Our team’s participation in the Hackathon is motivated, in part, by our on-going work about citation practices in research. An informal overview of our work is available in this Q&A following publication of our work in Political Analysis. PA also invited several scholars to reflect on our findings, and you may find their responses interesting as well. You might also want to check out Jane’s GBAT site, which can be used by authors, editors, or instructors to check the gender and ethnic balance of their reference lists and syllabi.

What we know: Evidence and Resources

Background Literature

Motivation: Citations to scholarly work have many career and financial payoffs. Yet who succeeds in the citation market varies. In many disciplines like political science, women’s research is cited less often than men’s research.

Is research by women cited less frequently than research by men in the same discipline?

In some fields, women have fewer overall (or per article) citations.

    • Economics (Ferber 1988; Ferber and Brun 2011); Ecology (Cameron et al 2016);
    • Political Science (Dion and Mitchell 2012; Maliniak et al 2013; Mitchell et al 2013); Library and Information Sciences (Håkanson 2005);
    • Linguistics and Sociology (Leahey et al 2008);
    • Health and Natural Sciences (Aksnes et al 2011; Beaudry and Lariviere 2016);
    • Even in some female dominated disciplines (e.g. social work with 65% female faculty; Carter et al 2017)

In some fields, there are no differences in men’s/women’s citations.

    • Public Administration (Corley and Sabharwal 2010);
    • Economic History (Di Vaio et al 2012);
    • Spanish science PhDs & Danish scientists (Borrego et al 2008; Nielsen 2015);
    • Criminal Justice (Stack 2002);
    • Forestry and Geography (Slyder et al 2011)

In other disciplines, women accrue more cites to their work than men.

    • Biochemistry (Long 1992); Construction studies (Powell et al 2009)

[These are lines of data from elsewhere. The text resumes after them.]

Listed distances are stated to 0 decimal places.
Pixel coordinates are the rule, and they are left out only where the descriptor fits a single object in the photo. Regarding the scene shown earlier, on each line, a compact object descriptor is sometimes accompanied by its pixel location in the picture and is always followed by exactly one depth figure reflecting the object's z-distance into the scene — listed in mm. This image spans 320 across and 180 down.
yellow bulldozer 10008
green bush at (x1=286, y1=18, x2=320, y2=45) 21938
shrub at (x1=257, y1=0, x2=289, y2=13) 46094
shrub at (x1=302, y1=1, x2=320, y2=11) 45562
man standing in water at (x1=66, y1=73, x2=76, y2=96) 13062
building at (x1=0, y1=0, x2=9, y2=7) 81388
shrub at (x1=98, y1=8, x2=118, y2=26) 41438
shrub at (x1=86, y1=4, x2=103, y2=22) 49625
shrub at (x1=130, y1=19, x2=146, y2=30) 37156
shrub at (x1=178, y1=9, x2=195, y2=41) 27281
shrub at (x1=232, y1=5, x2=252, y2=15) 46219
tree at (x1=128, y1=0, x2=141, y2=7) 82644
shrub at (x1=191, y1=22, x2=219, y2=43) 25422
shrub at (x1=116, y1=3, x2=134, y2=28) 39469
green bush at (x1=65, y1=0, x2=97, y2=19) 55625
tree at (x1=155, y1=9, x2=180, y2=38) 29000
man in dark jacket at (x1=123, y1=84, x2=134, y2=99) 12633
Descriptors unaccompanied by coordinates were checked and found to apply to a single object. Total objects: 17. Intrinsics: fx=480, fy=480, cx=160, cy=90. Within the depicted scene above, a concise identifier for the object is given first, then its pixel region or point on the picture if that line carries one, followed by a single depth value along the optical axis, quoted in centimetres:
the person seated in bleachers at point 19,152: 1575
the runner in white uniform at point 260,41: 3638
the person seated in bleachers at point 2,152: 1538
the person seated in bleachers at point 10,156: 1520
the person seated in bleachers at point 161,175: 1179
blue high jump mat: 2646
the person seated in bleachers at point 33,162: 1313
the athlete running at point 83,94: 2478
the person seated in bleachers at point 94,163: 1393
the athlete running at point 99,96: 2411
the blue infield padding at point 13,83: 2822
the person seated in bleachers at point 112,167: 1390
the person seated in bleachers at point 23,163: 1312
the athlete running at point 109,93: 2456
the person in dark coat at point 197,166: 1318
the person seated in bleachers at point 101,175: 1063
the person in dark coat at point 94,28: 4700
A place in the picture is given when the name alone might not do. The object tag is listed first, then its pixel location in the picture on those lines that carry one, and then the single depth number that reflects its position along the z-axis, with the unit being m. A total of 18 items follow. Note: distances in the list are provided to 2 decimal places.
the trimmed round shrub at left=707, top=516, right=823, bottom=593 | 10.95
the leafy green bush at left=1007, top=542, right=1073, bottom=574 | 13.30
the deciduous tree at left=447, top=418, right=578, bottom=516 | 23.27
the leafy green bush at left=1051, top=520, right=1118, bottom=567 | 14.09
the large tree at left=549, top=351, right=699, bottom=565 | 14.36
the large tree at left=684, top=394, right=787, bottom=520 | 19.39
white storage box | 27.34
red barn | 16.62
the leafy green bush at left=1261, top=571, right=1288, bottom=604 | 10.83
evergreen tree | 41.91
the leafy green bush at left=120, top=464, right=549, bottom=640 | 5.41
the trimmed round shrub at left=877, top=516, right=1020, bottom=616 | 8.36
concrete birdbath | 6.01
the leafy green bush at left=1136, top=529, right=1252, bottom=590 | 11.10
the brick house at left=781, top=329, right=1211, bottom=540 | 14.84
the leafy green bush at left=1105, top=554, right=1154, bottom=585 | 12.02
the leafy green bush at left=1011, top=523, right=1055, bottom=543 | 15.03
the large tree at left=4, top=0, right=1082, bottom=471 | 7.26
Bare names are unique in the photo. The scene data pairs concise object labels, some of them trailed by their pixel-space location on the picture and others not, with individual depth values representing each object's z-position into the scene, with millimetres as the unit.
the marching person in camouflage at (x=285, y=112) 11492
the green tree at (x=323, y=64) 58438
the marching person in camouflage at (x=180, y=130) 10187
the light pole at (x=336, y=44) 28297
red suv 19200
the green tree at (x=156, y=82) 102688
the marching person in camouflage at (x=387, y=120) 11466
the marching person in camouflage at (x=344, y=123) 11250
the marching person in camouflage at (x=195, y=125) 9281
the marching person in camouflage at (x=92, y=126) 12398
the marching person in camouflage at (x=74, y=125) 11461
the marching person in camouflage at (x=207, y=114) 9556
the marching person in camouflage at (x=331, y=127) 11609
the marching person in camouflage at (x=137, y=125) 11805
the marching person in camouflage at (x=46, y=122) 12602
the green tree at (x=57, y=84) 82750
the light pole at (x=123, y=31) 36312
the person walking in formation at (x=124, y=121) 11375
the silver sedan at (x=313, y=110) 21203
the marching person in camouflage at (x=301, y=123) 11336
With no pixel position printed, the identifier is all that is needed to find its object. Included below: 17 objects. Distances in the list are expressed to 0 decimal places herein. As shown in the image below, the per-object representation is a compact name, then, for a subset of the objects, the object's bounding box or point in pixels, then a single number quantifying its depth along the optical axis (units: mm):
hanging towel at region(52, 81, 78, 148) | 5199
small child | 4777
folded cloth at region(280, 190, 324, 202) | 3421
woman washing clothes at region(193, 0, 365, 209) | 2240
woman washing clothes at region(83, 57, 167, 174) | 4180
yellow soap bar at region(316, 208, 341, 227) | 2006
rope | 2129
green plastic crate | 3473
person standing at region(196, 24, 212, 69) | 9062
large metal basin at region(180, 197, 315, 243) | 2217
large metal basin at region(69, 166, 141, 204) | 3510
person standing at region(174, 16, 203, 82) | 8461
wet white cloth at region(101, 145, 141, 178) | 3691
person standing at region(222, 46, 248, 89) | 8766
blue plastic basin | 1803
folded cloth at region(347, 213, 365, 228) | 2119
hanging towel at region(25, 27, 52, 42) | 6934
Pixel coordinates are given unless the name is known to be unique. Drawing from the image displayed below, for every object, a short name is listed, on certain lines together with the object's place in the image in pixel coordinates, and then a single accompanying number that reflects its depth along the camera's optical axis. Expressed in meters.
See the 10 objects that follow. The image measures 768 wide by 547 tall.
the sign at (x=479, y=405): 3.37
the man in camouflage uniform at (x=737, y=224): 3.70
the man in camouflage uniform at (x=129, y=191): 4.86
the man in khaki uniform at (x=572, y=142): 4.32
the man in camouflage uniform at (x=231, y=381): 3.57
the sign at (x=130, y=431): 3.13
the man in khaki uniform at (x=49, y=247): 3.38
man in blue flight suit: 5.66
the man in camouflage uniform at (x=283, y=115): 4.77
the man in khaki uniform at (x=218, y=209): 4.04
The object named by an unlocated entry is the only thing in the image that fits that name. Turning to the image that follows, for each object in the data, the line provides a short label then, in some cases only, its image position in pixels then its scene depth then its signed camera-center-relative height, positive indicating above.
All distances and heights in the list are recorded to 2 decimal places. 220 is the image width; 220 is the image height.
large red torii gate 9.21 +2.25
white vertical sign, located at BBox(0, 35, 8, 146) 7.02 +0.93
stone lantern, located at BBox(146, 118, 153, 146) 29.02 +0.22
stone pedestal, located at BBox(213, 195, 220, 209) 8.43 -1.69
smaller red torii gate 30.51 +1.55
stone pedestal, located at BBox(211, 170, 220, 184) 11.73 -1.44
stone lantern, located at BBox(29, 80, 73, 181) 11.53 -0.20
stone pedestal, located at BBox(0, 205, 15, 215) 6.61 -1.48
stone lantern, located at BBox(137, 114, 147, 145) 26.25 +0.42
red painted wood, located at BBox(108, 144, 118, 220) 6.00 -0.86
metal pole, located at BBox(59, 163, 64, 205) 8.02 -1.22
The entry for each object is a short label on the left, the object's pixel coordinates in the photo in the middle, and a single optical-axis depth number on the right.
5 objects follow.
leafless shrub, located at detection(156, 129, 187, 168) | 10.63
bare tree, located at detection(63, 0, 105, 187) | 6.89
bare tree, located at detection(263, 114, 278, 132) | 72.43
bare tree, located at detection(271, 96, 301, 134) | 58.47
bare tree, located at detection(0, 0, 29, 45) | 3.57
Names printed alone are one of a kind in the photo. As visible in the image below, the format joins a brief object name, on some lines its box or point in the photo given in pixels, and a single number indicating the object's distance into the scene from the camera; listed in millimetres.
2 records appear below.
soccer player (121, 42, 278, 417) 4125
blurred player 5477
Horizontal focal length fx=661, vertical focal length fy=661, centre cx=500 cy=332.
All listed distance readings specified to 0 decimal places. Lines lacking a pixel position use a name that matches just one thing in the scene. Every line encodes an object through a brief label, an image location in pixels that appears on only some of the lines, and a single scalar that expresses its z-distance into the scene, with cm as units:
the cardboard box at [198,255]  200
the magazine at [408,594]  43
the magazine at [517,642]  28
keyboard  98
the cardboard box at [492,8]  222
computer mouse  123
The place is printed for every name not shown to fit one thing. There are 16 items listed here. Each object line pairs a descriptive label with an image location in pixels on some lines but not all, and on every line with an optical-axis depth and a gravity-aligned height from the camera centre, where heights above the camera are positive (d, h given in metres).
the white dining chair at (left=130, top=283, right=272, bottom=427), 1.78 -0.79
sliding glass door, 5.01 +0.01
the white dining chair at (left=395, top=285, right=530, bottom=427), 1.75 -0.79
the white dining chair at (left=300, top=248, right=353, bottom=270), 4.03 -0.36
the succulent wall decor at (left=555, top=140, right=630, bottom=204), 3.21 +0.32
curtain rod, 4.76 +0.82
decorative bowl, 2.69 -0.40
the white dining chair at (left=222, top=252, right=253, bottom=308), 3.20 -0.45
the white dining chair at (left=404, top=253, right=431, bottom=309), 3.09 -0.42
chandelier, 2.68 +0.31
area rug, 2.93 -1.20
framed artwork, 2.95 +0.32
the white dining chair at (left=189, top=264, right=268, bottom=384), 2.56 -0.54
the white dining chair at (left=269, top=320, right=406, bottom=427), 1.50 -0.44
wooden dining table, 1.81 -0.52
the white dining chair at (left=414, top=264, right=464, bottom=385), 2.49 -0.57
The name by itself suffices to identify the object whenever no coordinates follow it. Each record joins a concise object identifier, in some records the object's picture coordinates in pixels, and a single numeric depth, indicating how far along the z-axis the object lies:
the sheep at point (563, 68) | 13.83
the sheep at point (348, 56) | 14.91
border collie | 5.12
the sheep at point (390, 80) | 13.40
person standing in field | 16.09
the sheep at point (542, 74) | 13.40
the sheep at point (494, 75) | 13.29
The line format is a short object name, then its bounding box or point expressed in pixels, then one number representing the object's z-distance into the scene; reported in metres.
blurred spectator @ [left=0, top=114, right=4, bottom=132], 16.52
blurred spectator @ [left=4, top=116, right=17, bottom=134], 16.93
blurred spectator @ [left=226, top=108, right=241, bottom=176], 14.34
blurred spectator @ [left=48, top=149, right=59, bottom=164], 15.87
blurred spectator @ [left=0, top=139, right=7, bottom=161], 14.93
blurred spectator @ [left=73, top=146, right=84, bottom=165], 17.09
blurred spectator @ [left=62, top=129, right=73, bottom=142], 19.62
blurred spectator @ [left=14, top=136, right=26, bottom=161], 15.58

Why is women’s work cited less in research studies or course syllabi?

Matthew effect

    • Men publish more research & accrue more citations; more central in citation (Rossiter 1993; Reece-Evans 2010; Maliniak et al 2013)
    • Indices like h-index are especially prone to gender biases in fields where men generate a higher quantity of publications (Symonds et al 2006).
    • Scholars trained to focus on contributions by male

Matilda effect (Rossiter 1993) Women’s contributions are recognized less often or ignored in fields dominated by male scholars.

    • Women less represented in bibliographies, textbooks (Hardt et al 2017; Colgan 2017), syllabi (Cassesse et al 2012), etc.
    • Women cite their own work less often than men (Maliniak et al 2013; although we do not find this pattern in our data) and self-citations increase future citations (Hutson 2006; Ghiasi et al 2016).
    • Networking issues (e.g. edited volumes)
    • Contagion effects from looking at others’ reference pages

Hackathon Team Participants: Susan Allen, Kristin Bryant, Erica De Bruin, Eveline Dowling, Carlisle Rainey, Maya Sen, Amy Erica Smith, Caroline Tolbert Charmaine Willis and Carol Weissert.